• **INSTRUCTIONS TO FOLLOW**
Swap each "Rendered" in the material below for "Drawn" and repeat all the lines with nothing else changed.

• **THE INPUT**
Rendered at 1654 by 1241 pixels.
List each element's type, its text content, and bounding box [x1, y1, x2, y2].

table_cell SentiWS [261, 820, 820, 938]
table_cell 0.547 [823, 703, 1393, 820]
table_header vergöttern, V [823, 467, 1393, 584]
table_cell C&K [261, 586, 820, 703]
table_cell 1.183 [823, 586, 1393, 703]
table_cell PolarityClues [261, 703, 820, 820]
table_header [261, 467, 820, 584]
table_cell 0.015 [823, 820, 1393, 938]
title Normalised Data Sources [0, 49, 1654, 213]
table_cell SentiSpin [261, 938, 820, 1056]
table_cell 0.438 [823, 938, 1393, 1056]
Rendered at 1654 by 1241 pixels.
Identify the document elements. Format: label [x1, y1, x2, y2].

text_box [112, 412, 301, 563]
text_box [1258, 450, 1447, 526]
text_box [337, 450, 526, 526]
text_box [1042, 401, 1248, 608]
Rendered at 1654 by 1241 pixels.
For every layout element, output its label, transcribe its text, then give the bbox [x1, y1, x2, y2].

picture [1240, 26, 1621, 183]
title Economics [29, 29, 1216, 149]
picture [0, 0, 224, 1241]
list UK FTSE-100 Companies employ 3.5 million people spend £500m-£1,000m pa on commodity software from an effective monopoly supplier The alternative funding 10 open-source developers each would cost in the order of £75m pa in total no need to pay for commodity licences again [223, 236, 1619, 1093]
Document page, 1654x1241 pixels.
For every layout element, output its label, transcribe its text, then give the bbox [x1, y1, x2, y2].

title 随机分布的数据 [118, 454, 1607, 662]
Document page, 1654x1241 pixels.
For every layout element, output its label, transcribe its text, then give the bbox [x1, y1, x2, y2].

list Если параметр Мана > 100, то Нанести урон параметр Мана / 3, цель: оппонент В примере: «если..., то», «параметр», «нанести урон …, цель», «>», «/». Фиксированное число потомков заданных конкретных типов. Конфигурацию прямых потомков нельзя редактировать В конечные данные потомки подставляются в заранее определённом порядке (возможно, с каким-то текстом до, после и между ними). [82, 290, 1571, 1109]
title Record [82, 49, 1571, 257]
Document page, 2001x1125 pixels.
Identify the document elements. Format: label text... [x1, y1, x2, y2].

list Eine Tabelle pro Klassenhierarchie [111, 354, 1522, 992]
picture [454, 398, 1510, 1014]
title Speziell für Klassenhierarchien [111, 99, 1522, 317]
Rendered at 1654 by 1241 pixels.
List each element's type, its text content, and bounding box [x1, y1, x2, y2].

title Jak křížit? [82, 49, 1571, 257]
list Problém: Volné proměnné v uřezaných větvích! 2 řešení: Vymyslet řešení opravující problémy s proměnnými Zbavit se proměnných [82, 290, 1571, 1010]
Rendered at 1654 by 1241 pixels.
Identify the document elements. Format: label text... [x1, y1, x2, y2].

• **WRITTEN ANSWER**
Drawn at 1654 by 1241 pixels.
List each element's type, its text content, and bounding box [x1, y1, x2, y2].

table_cell SentiWS [261, 820, 820, 938]
table_cell 0.547 [823, 703, 1393, 820]
table_header vergöttern, V [823, 467, 1393, 584]
table_cell C&K [261, 586, 820, 703]
table_cell 1.183 [823, 586, 1393, 703]
table_cell PolarityClues [261, 703, 820, 820]
table_header [261, 467, 820, 584]
table_cell 0.015 [823, 820, 1393, 938]
title Normalised Data Sources [0, 49, 1654, 213]
table_cell SentiSpin [261, 938, 820, 1056]
table_cell 0.438 [823, 938, 1393, 1056]
Drawn at 1654 by 1241 pixels.
Identify the document elements. Format: label [x1, y1, x2, y2].

text_box [112, 412, 301, 563]
text_box [1258, 450, 1447, 526]
text_box [337, 450, 526, 526]
text_box [1042, 401, 1248, 608]
Drawn at 1654 by 1241 pixels.
For every layout element, output its label, transcribe its text, then give the bbox [x1, y1, x2, y2].

picture [1240, 26, 1621, 183]
title Economics [29, 29, 1216, 149]
picture [0, 0, 224, 1241]
list UK FTSE-100 Companies employ 3.5 million people spend £500m-£1,000m pa on commodity software from an effective monopoly supplier The alternative funding 10 open-source developers each would cost in the order of £75m pa in total no need to pay for commodity licences again [223, 236, 1619, 1093]
Document page, 1654x1241 pixels.
For every layout element, output its label, transcribe its text, then give the bbox [x1, y1, x2, y2].

title 随机分布的数据 [118, 454, 1607, 662]
Document page, 1654x1241 pixels.
For every layout element, output its label, transcribe its text, then give the bbox [x1, y1, x2, y2].

list Если параметр Мана > 100, то Нанести урон параметр Мана / 3, цель: оппонент В примере: «если..., то», «параметр», «нанести урон …, цель», «>», «/». Фиксированное число потомков заданных конкретных типов. Конфигурацию прямых потомков нельзя редактировать В конечные данные потомки подставляются в заранее определённом порядке (возможно, с каким-то текстом до, после и между ними). [82, 290, 1571, 1109]
title Record [82, 49, 1571, 257]
Document page, 2001x1125 pixels.
Identify the document elements. Format: label text... [x1, y1, x2, y2].

list Eine Tabelle pro Klassenhierarchie [111, 354, 1522, 992]
picture [454, 398, 1510, 1014]
title Speziell für Klassenhierarchien [111, 99, 1522, 317]
Drawn at 1654 by 1241 pixels.
List each element's type, its text content, and bounding box [x1, y1, x2, y2].

title Jak křížit? [82, 49, 1571, 257]
list Problém: Volné proměnné v uřezaných větvích! 2 řešení: Vymyslet řešení opravující problémy s proměnnými Zbavit se proměnných [82, 290, 1571, 1010]
Drawn at 1654 by 1241 pixels.
Identify the document elements. Format: label text... [x1, y1, x2, y2].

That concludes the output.